→ **What is needed**:
Present every line of text in the material below as a numbered list, omitting blank lines and excluding the pictures.

→ **Extracted data**:

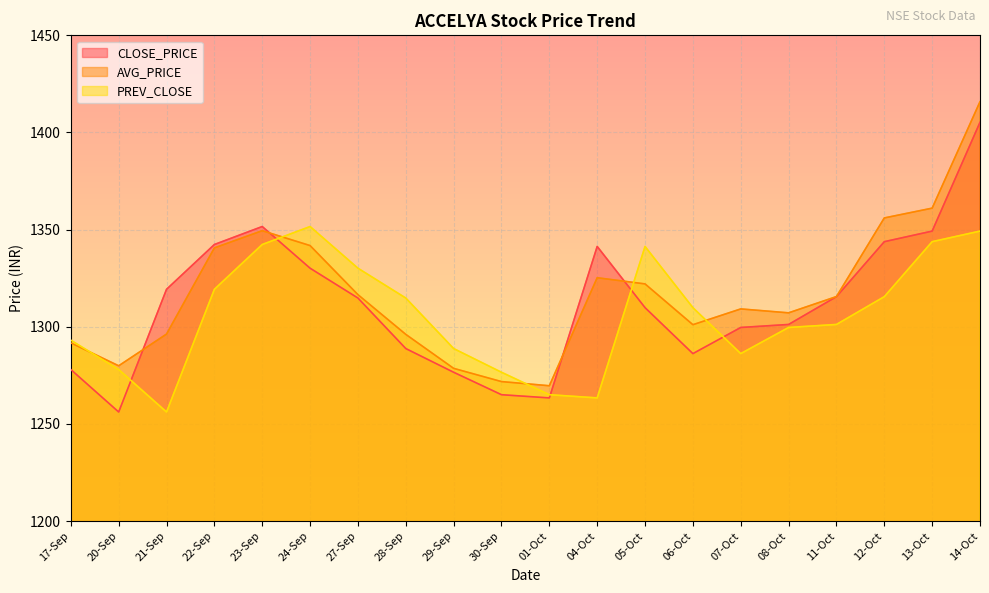

Between which two adjacent categories do AVG_PRICE and CLOSE_PRICE first intersect?

20-Sep and 21-Sep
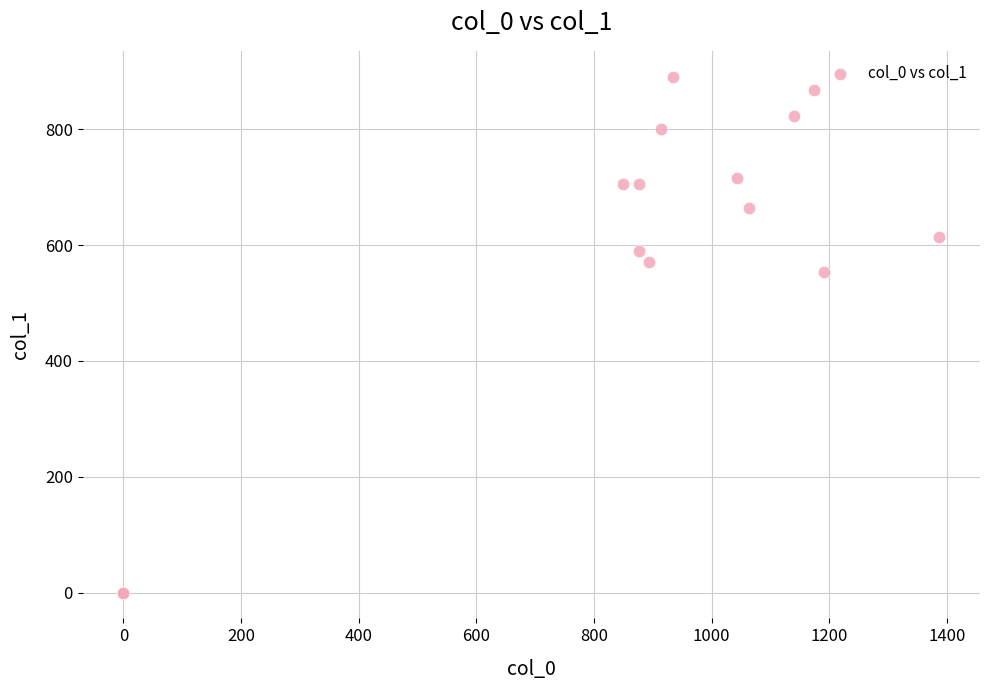

What Y value in the scatter plot is closest to 445?

553.5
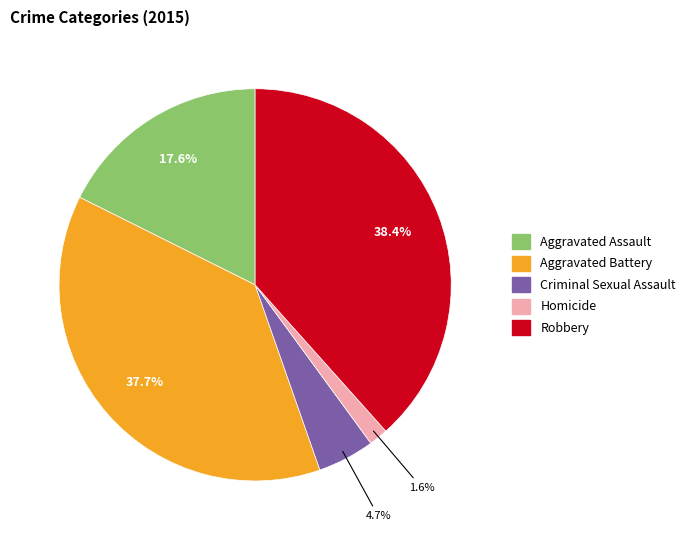

The Aggravated Battery slice represents 38% of the pie. True or false?

True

→ **Answer to this task**:
1. Between which two adjacent categories do AVG_PRICE and CLOSE_PRICE first intersect?
2. 20-Sep and 21-Sep
3. What Y value in the scatter plot is closest to 445?
4. 553.5
5. The Aggravated Battery slice represents 38% of the pie. True or false?
6. True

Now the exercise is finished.